Rather Amused Indeed, Actually

Ah, The Young Victoria. Who could deny the lavish costumes, the lovely sets, the Rupert Friend? Not I, not I. But just how Victorian was the eponymous royal?

Not very, I guess, if the movie is to be believed (please let me believe the movie). I mean, yes, there were little dogs and corsets and hats, and she apparently had to be accompanied up or down any staircase, until she became queen and told everyone in favor of this rule that they were as loony as loons on loon tablets (I so want her to have died from falling down some stairs, though, just for the universe's sake. The universe needs things like that to keep it going). She was all, get that scary Mark Strong away from me, he didn't let me learn things when I was a girl, and even though I'm still a lowly female I'm the QUEEN, DAMMIT. And scary Mark Strong was sent away! And of course, she had lots and lots of sex with her dreamy husband.

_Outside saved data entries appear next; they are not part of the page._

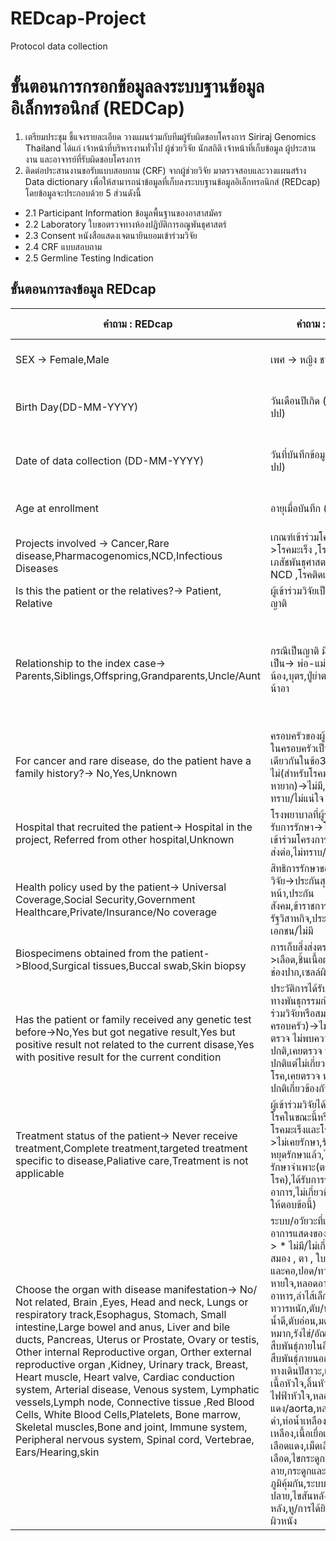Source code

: # REDcap-Project
Protocol data collection
# **ขั้นตอนการกรอกข้อมูลลงระบบฐานข้อมูลอิเล็กทรอนิกส์ (REDCap)**
1. เตรียมประชุม ชี้แจงรายละเอียด วางแผนร่วมกับทีมผู้รับผิดชอบโครงการ Siriraj Genomics Thailand ได้แก่ เจ้าหน้าที่บริหารงานทั่วไป ผู้ช่วยวิจัย นักสถิติ เจ้าหน้าที่เก็บข้อมูล ผู้ประสานงาน และอาจารย์ที่รับผิดชอบโครงการ 
2. ติดต่อประสานงานขอรับแบบสอบถาม (CRF) จากผู้ช่วยวิจัย มาตรวจสอบและวางแผนสร้าง Data dictionary เพื่อให้สามารถนำข้อมูลที่เก็บลงระบบฐานข้อมูลอิเล็กทรอนิกส์ (REDcap) โดยข้อมูลจะประกอบด้วย 5 ส่วนดังนี้ 
* 2.1 Participant Information ข้อมูลพื้นฐานของอาสาสมัคร
* 2.2 Laboratory ใบขอตรวจทางห้องปฏิบัติการอณูพันธุศาสตร์
* 2.3 Consent หนังสือแสดงเจตนายินยอมเข้าร่วมวิจัย
* 2.4 CRF แบบสอบถาม
* 2.5 Germline Testing Indication
## ขั้นตอนการลงข้อมูล REDcap ##
  | คำถาม : REDcap  |  คำถาม : CRF   | คำอธิบายตัวแปร | เงื่อนไขตัวแปร |
  |-------------|--------------|-------------------|-----------|
  |  SEX -> Female,Male |    เพศ -> หญิง ชาย      |  เพศของอาสาสมัคร|-|
  |Birth Day(DD-MM-YYYY)|วันเดือนปีเกิด (วว-ดด-ปป)|วันเดือนปีเกิดของอาสาสมัคร|  ปีต้องแปลงเป็น ค.ศ.|
  |Date of data collection (DD-MM-YYYY) | วันที่บันทึกข้อมูล (วว-ดด-ปป)|วันที่กรอก CRF |ปีต้องแปลงเป็น ค.ศ.|
  |Age at enrollment | อายุเมื่อบันทึก (ปี)| อายุเมื่อกรอก CRF| บันทึกเป็นปี |
  |Projects involved -> Cancer,Rare disease,Pharmacogenomics,NCD,Infectious Diseases|เกณฑ์เข้าร่วมโครงการ->โรคมะเร็ง ,โรคหายาก , เภสัชพันธุศาสตร์/แพ้ยา ,โรค NCD ,โรคติดเชื้อโรค|โรคที่อาสาสมัครเป็น|ตอบได้ข้อเดียว|
|Is this the patient or the relatives?-> Patient, Relative|ผู้เข้าร่วมวิจัยเป็น -> ผู้ป่วย , ญาติ|คนกรอก CRF |-|\
|Relationship to the index case-> Parents,Siblings,Offspring,Grandparents,Uncle/Aunt|กรณีเป็นญาติ มีความสัมพันธ์เป็น-> พ่อ-แม่ ,พี่น้อง,บุตร,ปู่ย่าตายาย,ลุงป้าน้าอา|ความสัมพันธ์กับผู้ป่วย|ข้อคำถามจะแสดงเมื่อเลือกตัวเลือก ญาติ|
|For cancer and rare disease, do the patient have a family history?-> No,Yes,Unknown|ครอบครัวของผู้วิจัยมีสมาชิกในครอบครัวเป็นโรคกลุ่มเดียวกันในข้อ3หรือไม่(สำหรับโรคมะเร็งและโรคหายาก)->ไม่มี,มี(กีคน),ไม่ทราบ/ไม่แน่ใจ|ครอบครัวของผู้วิจัยมีใครเป็นโรคตามข้อ 3 หรือไม่|ถ้าตอบมี ระบุจำนวนคน|
|Hospital that recruited the patient-> Hospital in the project, Referred from other hospital,Unknown|โรงพยาบาลที่ผู้ร่วมวิจัยเข้ารับการรักษา->โรงพยาบาลที่เข้าร่วมโครงการ,โรงพยาบาลส่งต่อ,ไม่ทราบ/ไม่แน่ใจ|โรงพยาบาลที่เข้ารับการรักษา|-|
|Health policy used by the patient-> Universal Coverage,Social Security,Government Healthcare,Private/Insurance/No coverage|สิทธิการรักษาของผู้เข้าร่วมวิจัย->ประกันสุขภาพถ้วนหน้า,ประกันสังคม,ข้าราชการ/รัฐวิสาหกิจ,ประกันสุขภาพเอกชน/ไม่มี|สิทธิการรักษาของผู้ร่วมวิจัย|-|
|Biospecimens obtained from the patient->Blood,Surgical tissues,Buccal swab,Skin biopsy|การเก็บสิ่งส่งตรวจ->เลือด,ชิ้นเนื้อผ่าตัด,เยื่อบุช่องปาก,เซลล์ผิวหนัง|สิ่งส่งตรวจของผู้วิจัย|ตอบได้มากกว่า 1|
|Has the patient or family received any genetic test before->No,Yes but got negative result,Yes but positive result not related to the current disase,Yes with positive result for the current condition|ประวัติการได้รับการตรวจทางพันธุกรรมก่อนหน้านี้(ผู้ร่วมวิจัยหรือสมาชิกในครอบครัว)->ไม่เคย,เคยตรวจ ไม่พบความผิดปกติ,เคยตรวจ พบความผิดปกติแต่ไม่เกี่ยวข้องกับโรค,เคยตรวจ พบความผิดปกติเกี่ยวข้องกับโรค|ประวัติการได้รับการตรวจทางพันธุกรรมก่อนหน้านี้|-|
|Treatment status of the patient-> Never receive treatment,Complete treatment,targeted treatment specific to disease,Paliative care,Treatment is not applicable|ผู้เข้าร่วมวิจัยได้รับการรักษาโรคในขณะนี้หรือไม่(กรณีโรคมะเร็งและโรคหายาก)->ไม่เคยรักษา,รักษาครบ/หยุดรักษาแล้ว,ได้รับการรักษาจำเพาะ(ตรงกับโรค),ได้รับการรักษาตามอาการ,ไม่เกี่ยวข้อง(โรคอื่นให้ตอบข้อนี้)|ผู้เข้าร่วมวิจัยได้รับการรักษาโรคในขณะนี้หรือไม่|เฉพาะโรคมะเร็งและโรคหายาก|
|Choose the organ with disease manifestation-> No/ Not related, Brain ,Eyes, Head and neck, Lungs or respiratory track,Esophagus, Stomach, Small intestine,Large bowel and anus, Liver and bile ducts, Pancreas, Uterus or Prostate, Ovary or testis, Other internal Reproductive organ, Orther external reproductive organ ,Kidney, Urinary track, Breast, Heart muscle, Heart valve, Cardiac conduction system, Arterial disease, Venous system, Lymphatic vessels,Lymph node, Connective tissue ,Red Blood Cells, White Blood Cells,Platelets, Bone marrow, Skeletal muscles,Bone and joint, Immune system, Peripheral nervous system, Spinal cord, Vertebrae, Ears/Hearing,skin|ระบบ/อวัยวะที่เป็นโรค/มีอาการแสดงของผู้ร่วมวิจัย -> * ไม่มี/ไม่เกี่ยวข้อง , สมอง , ตา , ใบหน้า/ศีรษะและคอ,ปอด/ทางเดินหายใจ,หลอดอาหาร,กระเพาะอาหาร,ลำไส้เล็ก,ลำไส้ใหญ่/ทวารหนัก,ตับ/ทางเดินน้ำดี,ตับอ่อน,มดลูก/ต่อมลูกหมาก,รังไข่/อัณฑะ,ระบบสืบพันธุ์ภายในอื่น,ระบบสืบพันธุ์ภายนอก,ไต,ระบบทางเดินปัสาวะ,เต้านม,กล้ามเนื้อหัวใจ,ลิ้นหัวใจ,ระบบไฟฟ้าหัวใจ,หลอดเลือดแดง/aorta,หลอดเลือดดำ,ท่อน้ำเหลือง,ต่อมน้ำเหลือง,เนื้อเยื่อเกี่ยวพัน,เม็ดเลือดแดง,เม็ดเลือดขาว,เกล็ดเลือด,ไขกระดูก,กล้ามเนื้อลาย,กระดูกและข้อ,ระบบภูมิคุ้มกัน,ระบบประสาทส่วนปลาย,ไขสันหลัง,กระดูกสันหลัง,หู/การได้ยิน,ระบบผิวหนัง|-|เลือกได้มากกว่าหนึ่งข้อ|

At one point, Albert is shot, and I told my sister, "Not to worry, he doesn't die, they have about eight hundred more kids." I mean, Victoria dies at the age of 81 (the movie didn't say whether or not stairs were involved, pity), which is basically her just laughing in the face of Victorianism if you ask me. "You thought I was going to die from a case of the sniffles when I was 17, didn't you! DIDN'T YOU! Well take that, 1800's!"

And they did take it, because it was 1901 by then. But also, she had provided basically every European royal family on the map with a rousing case of hemophilia, which is a pretty Victorian thing to do if you ask me.

When you get right down to it, it was a feature-length version of this comic, and really, what more could you ask for?